Il cherche à profiter d’une certaine notoriété du nom STAR ACADEMY pour attirer les internautes vers un site pornographique en grande partie payant. Cette activité est illégitime. Elle a été constatée par Maître Pecastaing, Huissier de Justice.
En conclusion, nous estimons que le défendeur n’a ni droits ni légitimes intérêts sur les noms de domaine litigieux.
C. Enregistrement et usage de mauvaise foi
L’enregistrement et l’usage de mauvaise foi nous paraissent établis par les éléments suivants :
- Les marques STAR ACADEMY sont très connues. Non seulement, elles sont utilisées par une émission de télévision à succès sur la chaîne nationale TF1, mais aussi dans de très nombreux magazines ou hebdomadaires lus par un large public. Il est donc hautement improbable que le défendeur n’ait pas connu l’utilisation faite par le requérant des marques STAR ACADEMY avant d’enregistrer les noms de domaine litigieux.
- Un autre élément est que le défendeur utilise l’expression connue STAR ACADEMY pour attirer, de manière parasitaire, les consommateurs vers un site pornographique. Il existe une nombreuse jurisprudence sur l’utilisation pornographique comme élément de mauvaise foi (à titre d’exemple : Litige OMPI DTV2001-0023, Litige OMPI D2001-1428, Litige OMPI D2001-0059, Litige OMPI D2000-0205, et bien d’autres encore).
- Un autre élément d'appréciation est qu’il n’a pas répondu ni au mail de mise en demeure du 8 octobre 2002, ni à la plainte au cours de la procédure.

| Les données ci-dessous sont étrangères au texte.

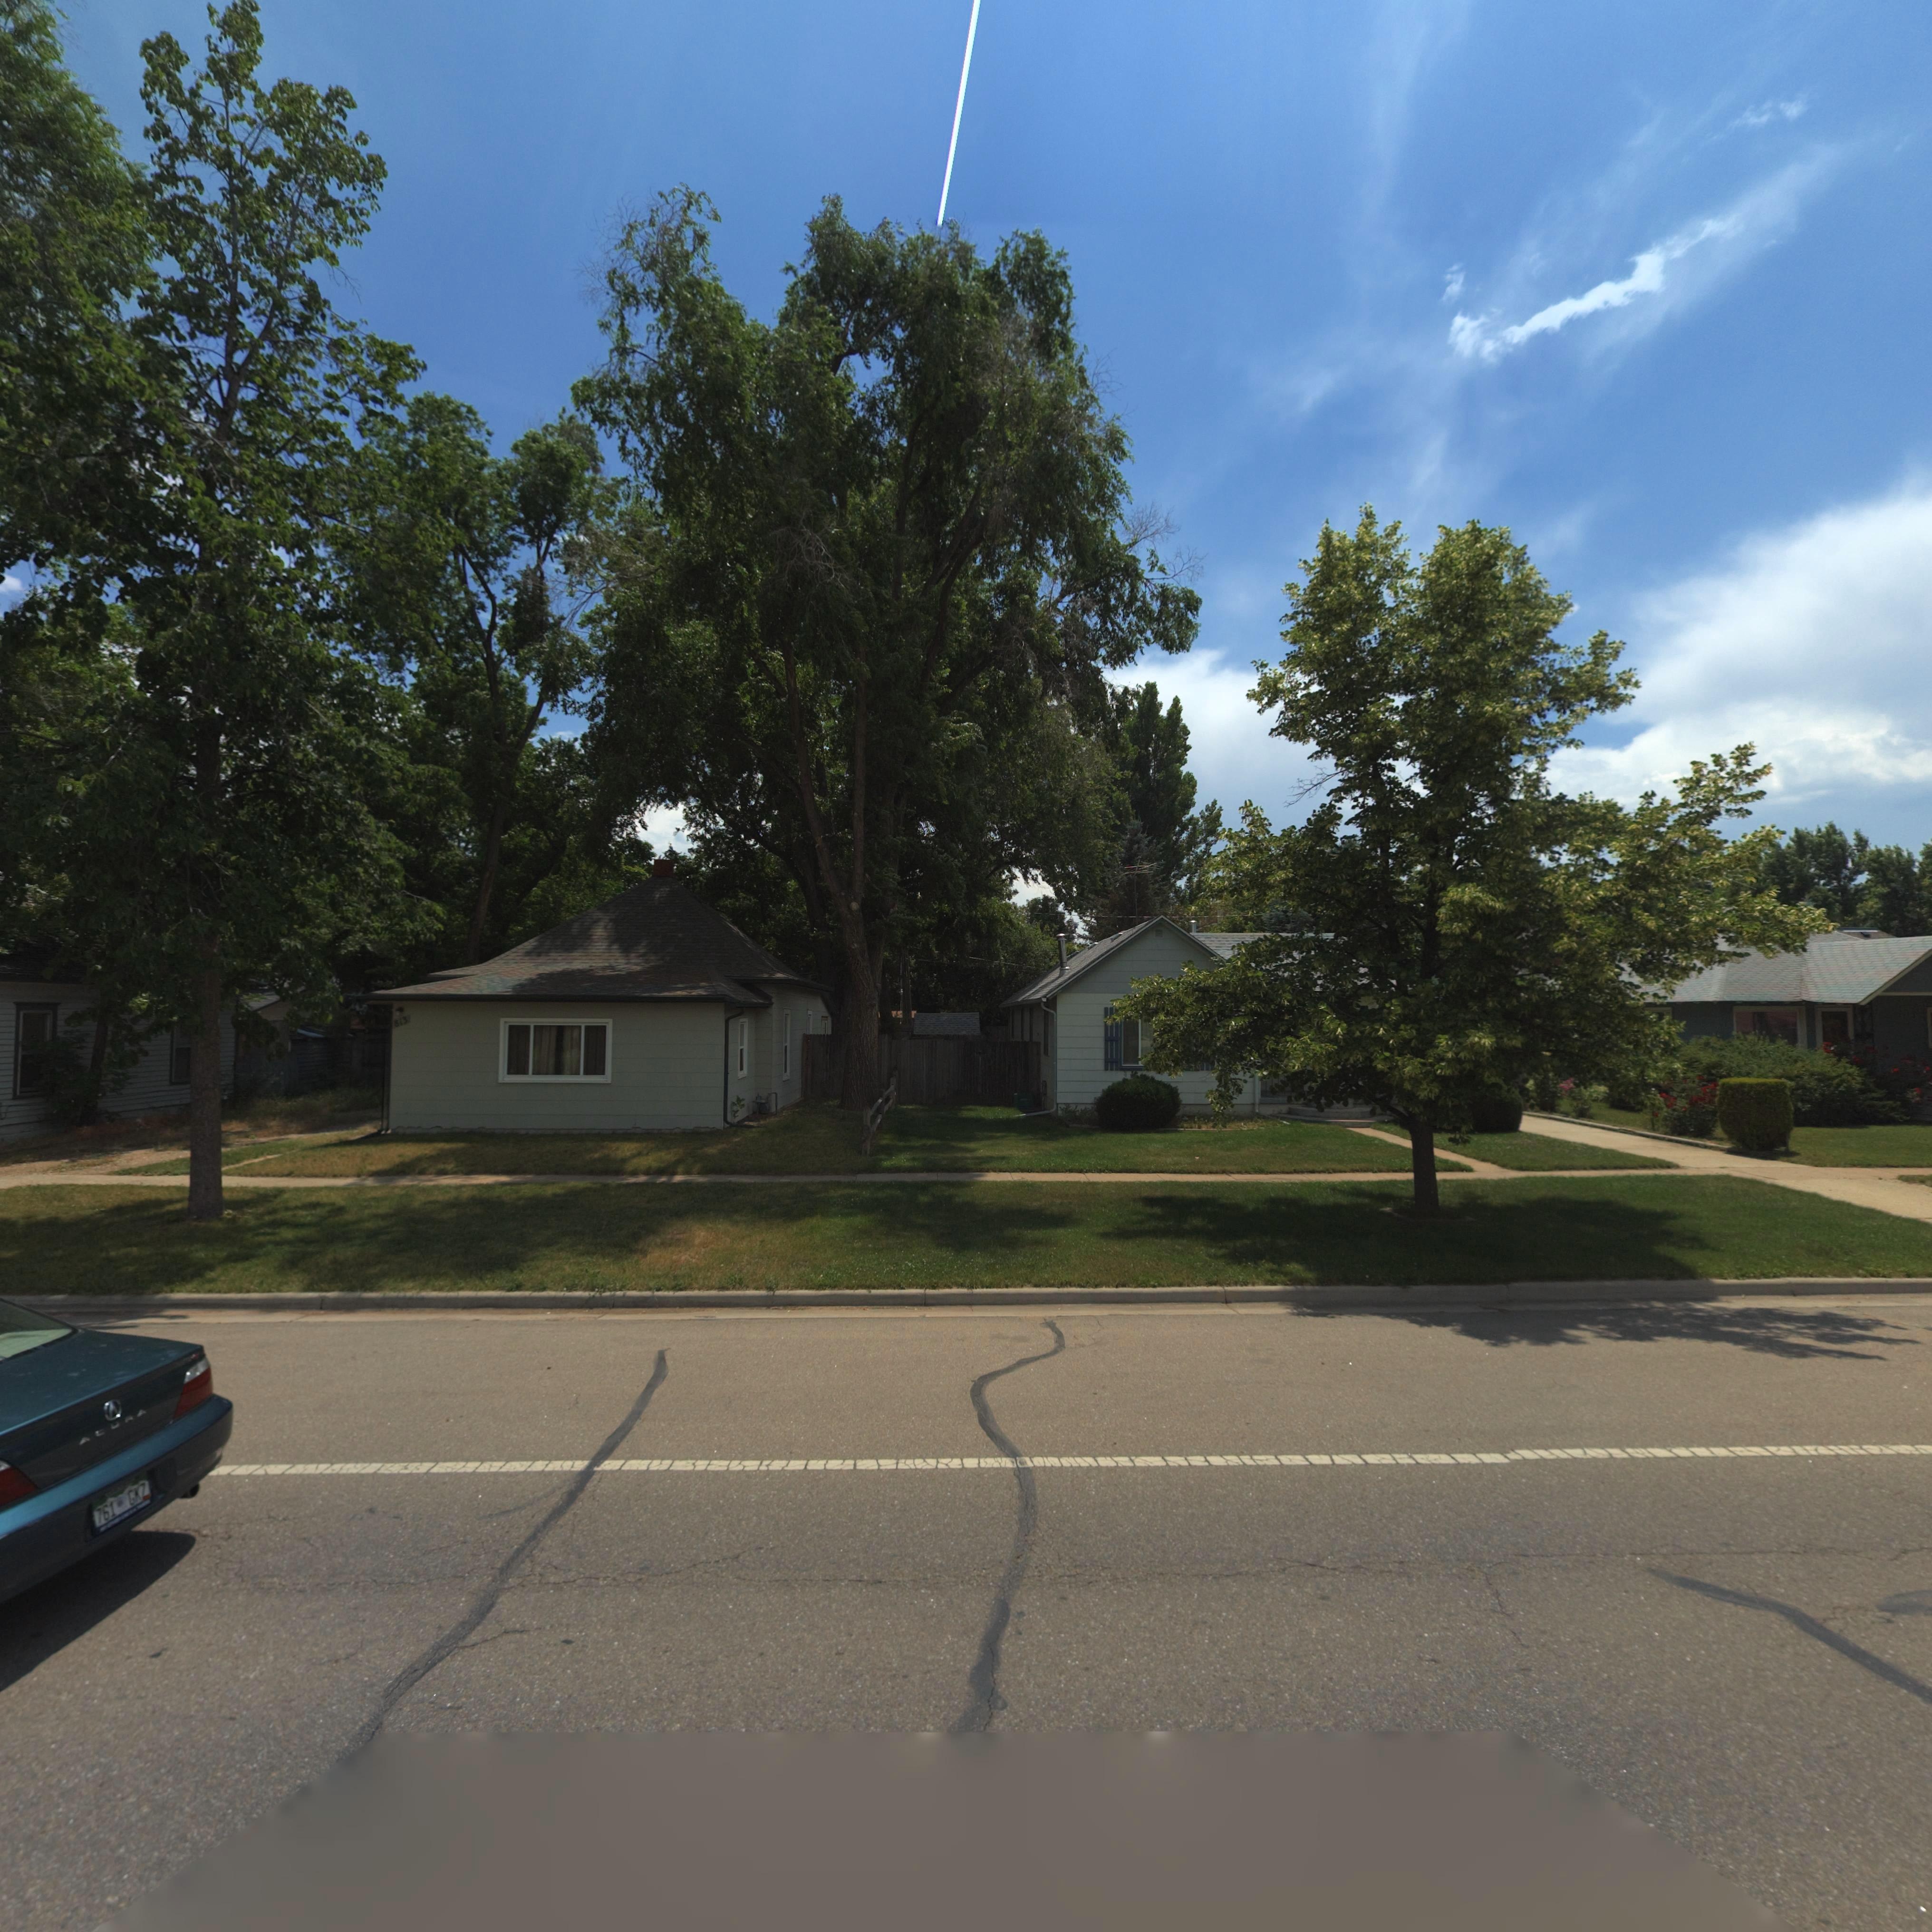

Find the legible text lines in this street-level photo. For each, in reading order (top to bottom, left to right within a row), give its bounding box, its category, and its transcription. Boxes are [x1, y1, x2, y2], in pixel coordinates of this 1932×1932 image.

Dans ces conditions, ce faisceau d’éléments emporte la conviction de la Commission administrative selon laquelle les noms de domaine litigieux ont été enregistrés et utilisés de mauvaise foi.
7. Décision
Vu les paragraphes 4.i) des Principes directeurs et 15 des Règles,
La Commission administrative décide :
(a) que les noms de domaine <staracademy3.net> et <staracademy3.org> enregistrés par le défendeur Monsieur Julien Houlier sont identiques ou du moins similaires au point de prêter à confusion avec les marques détenues par le requérant Endemol Développement,
(b) que le défendeur n’a aucun droit ni intérêts légitimes à disposer des noms de domaine <staracademy3.net> et <staracademy3.org>,
(c) que ces noms de domaine ont été enregistrés et utilisés de mauvaise foi.
En conséquence, la Commission administrative ordonne que les noms de domaine <staracademy3.net> et <staracademy3.org> soient transférés au requérant.